I think it's important to acknowledge the complexity of race within tropes such as "the cheerleader" or "the mean girl." On one hand, I'm drawn to the glamour, irreverence, and vicious audacity of these romanticized, late 20th century teen movie stock characters—but they have a loaded history, and often serve as vessels for the violence of colonialism and capitalism. Wolves in sheep's clothing. I wanted to mess with temporality in the form of slow-mo to turn the conventionally beautiful into the monstrous and grotesque.

"Bad Blood" is a song that is supposedly about female solidarity. Were you purposely using that song to critique the way that message might have come short in Swift's work/ in pop feminism in general?

No. The song choice was a response to my turbulent and toxic art school experience. I think I identify with Swift as a vilified figure (within my own grad school microcosm), and "Bad Blood" resonates with me as a tale of coming to terms with internalized misogyny and horizontal hostility (in-fighting), which art school is fraught with.

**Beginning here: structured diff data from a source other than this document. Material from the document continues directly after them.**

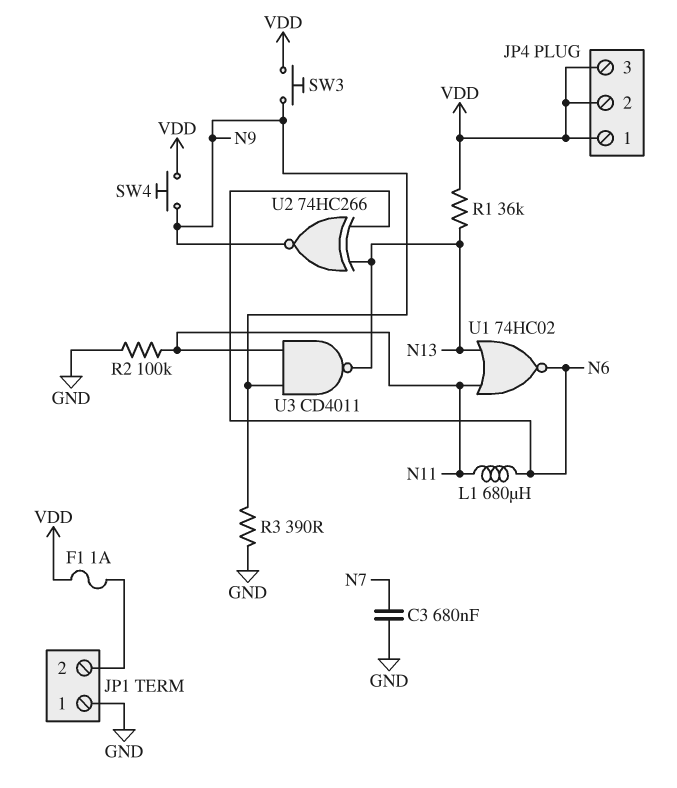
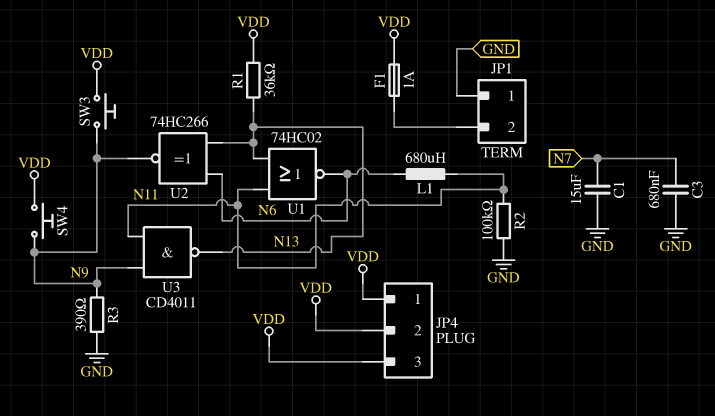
C1: none -> 15uF (GND, N7)

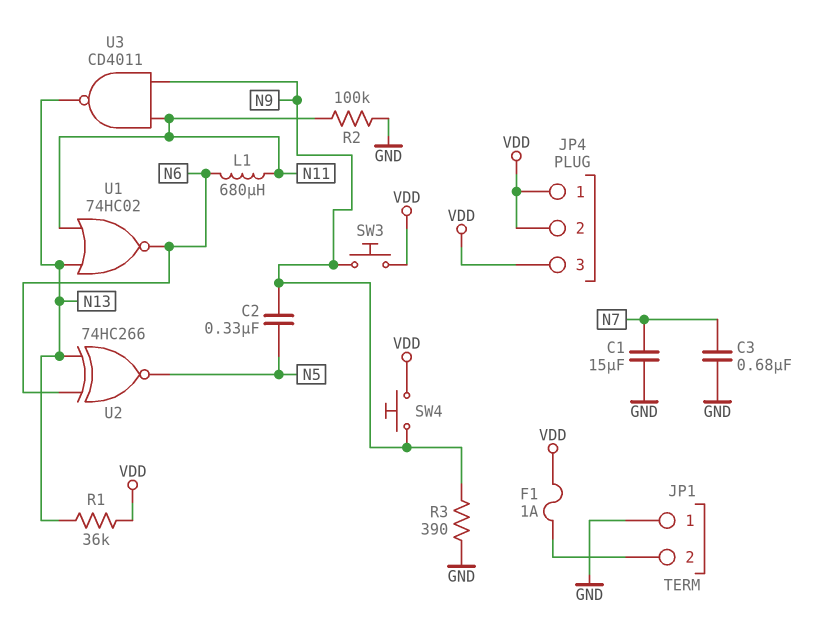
C2: none -> 330nF (N5, N9)
U2: XNOR 74HC266 (in N6, in N13, out N9) -> XNOR 74HC266 (in N6, in N13, out N5)

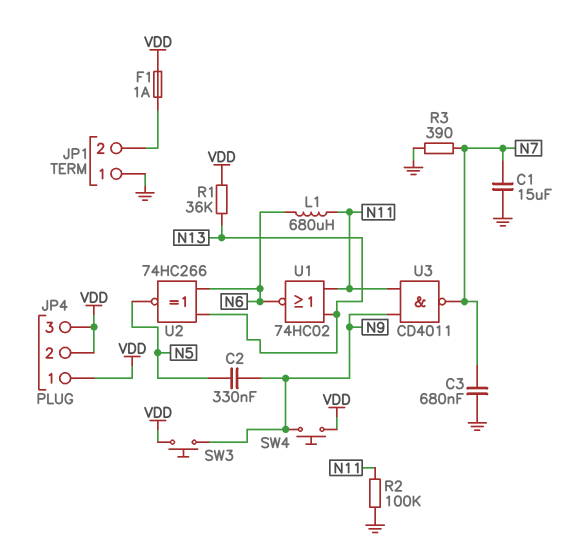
R3: 390 (GND, N9) -> 390 (GND, N7)
U3: NAND CD4011 (in N9, in N11, out N13) -> NAND CD4011 (in N9, in N11, out N7)

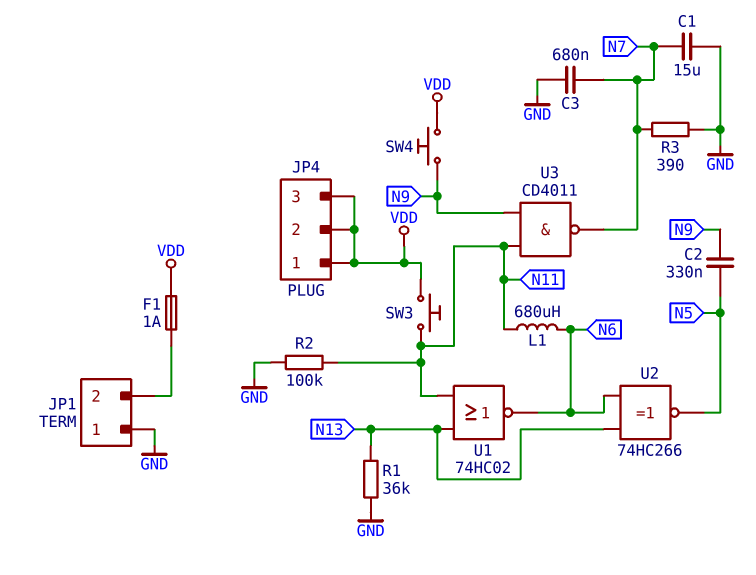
R1: 36k (N13, VDD) -> 36k (GND, N13)
SW3: button (N9, VDD) -> button (N11, VDD)

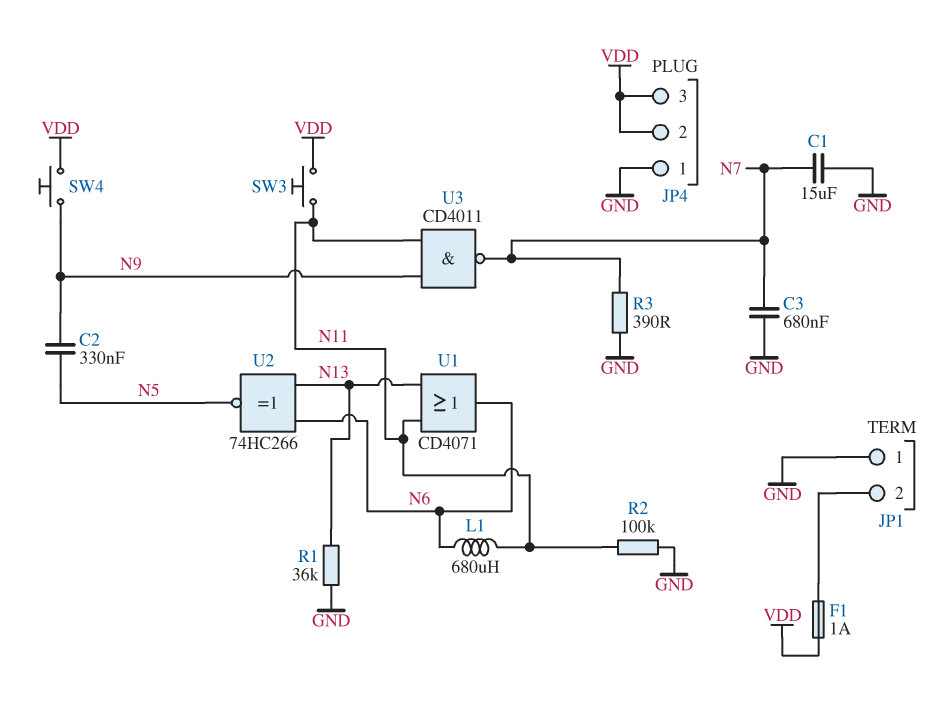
JP4 pin 1: VDD -> GND
U1: NOR 74HC02 (in N11, in N13, out N6) -> OR CD4071 (in N11, in N13, out N6)

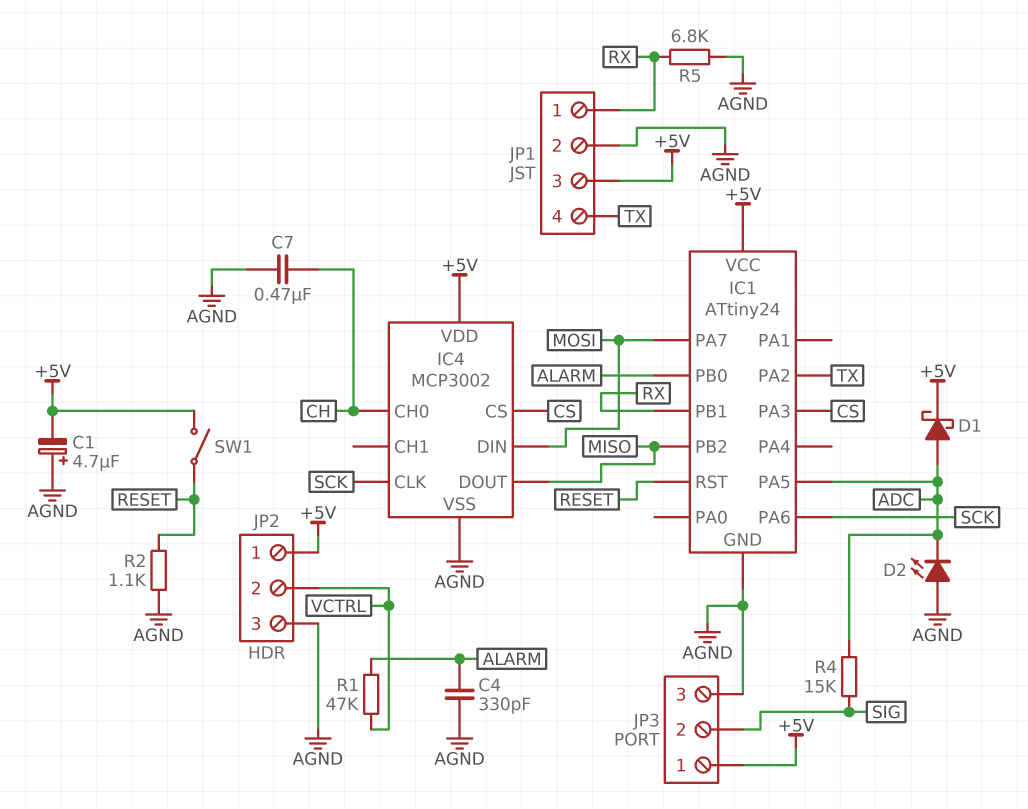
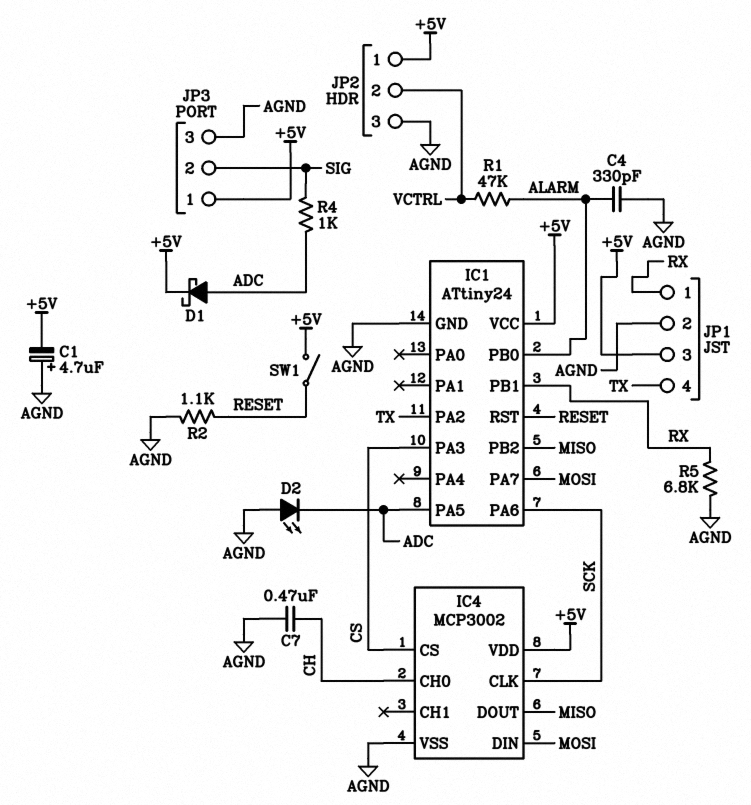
R4: 15k (ADC, SIG) -> 1k (ADC, SIG)

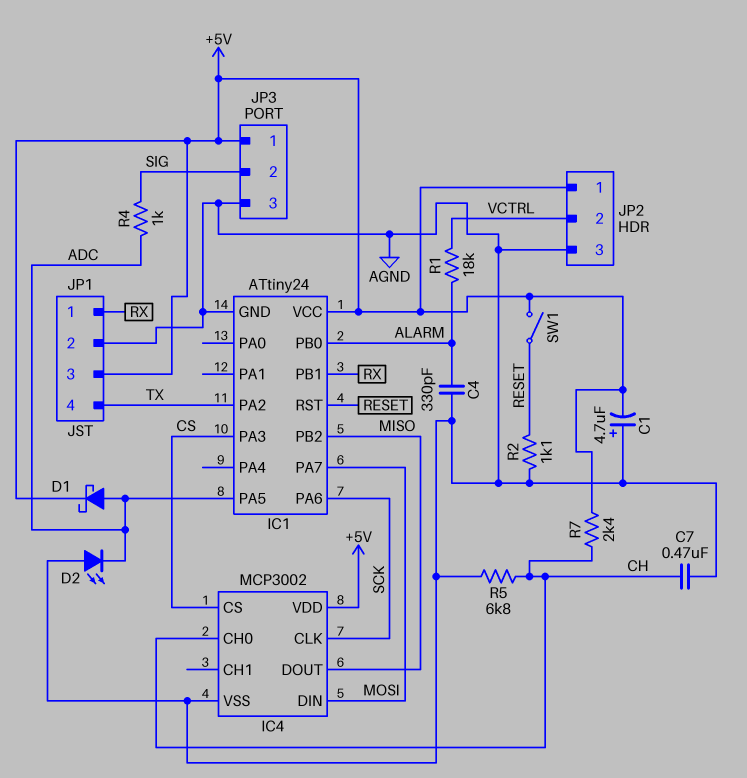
R1: 47k (ALARM, VCTRL) -> 18k (ALARM, VCTRL)
R5: 6.8k (AGND, RX) -> 6.8k (AGND, CH)
R7: none -> 2.4k (+5V, CH)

It was cathartic to appropriate the song and circulate it within the same space where my experiences were invalidated exclusively by other women.

Are you a fan of Taylor Swift's music?

Hell yeah! I was initially super impressed by her choice to work with the genius Max Martin, and ended up falling in love with her artistry and the ways in which she owns her subjectivity, sonically and otherwise.

The hair braiding scenes remind me of Dua Lipa's "New Rules" video. What were your visual influences?

For the sleepover scenes, I knew I wanted to include childhood games that veered off into slightly violent territory. So I deconstructed things like "the chills," and "down by the banks," sitting in "massage trains" (behind each other in a line or circle), and playing with hair and allowed them to move to darker places. There are different gestures and chants depending on the region, but I'm so taken with the underlying aggression of lyrics like "stab a knife in your back/feel the blood rushing down"…I wanted to bring them to the forefront.

For the world of the band I thought, what if 1998 Bonne Bell-esque corpse paint meets Gorgoroth's infamous Black Mass performance in Krakow? I wanted women to invade traditionally male territory (metal), without having to perform masculinity to be taken seriously.

I aimed to do a similar thing with the choir soloist (Bridget Galanis) standing behind the pulpit and dominating that patriarchal space while still looking like she could step out of Clueless. I take hella umbrage with the scapegoating of femininity.

I would describe the rest of my aesthetic as "upsetting things happening in Limited Too" haha.

The hair braiding transforms into back stabbing. What is that meant to signify?

It's mutual grooming gone awry. I think it comes back to the themes of female in-fighting.

What does the term "girl kvlture" mean to you?

It's a metal vernacular play on Lauren Greenfield's Girl Culture, which explores American girlhood.

Why did you choose to contrast specifically feminine pop culture imagery with metal? Do you feel American pop culture is violent towards women? If so, how?

I wanted to play with the idea of female brutality within a metal context. I thought it would be even more sacrilegious and Metal Edgelord-infuriating if not only was it feminine, but it was pop. Men with face paint swinging maces in the forest is one way to perform brutality, but I was interested in exploring the ways in which women use it to survive/thrive in capitalism.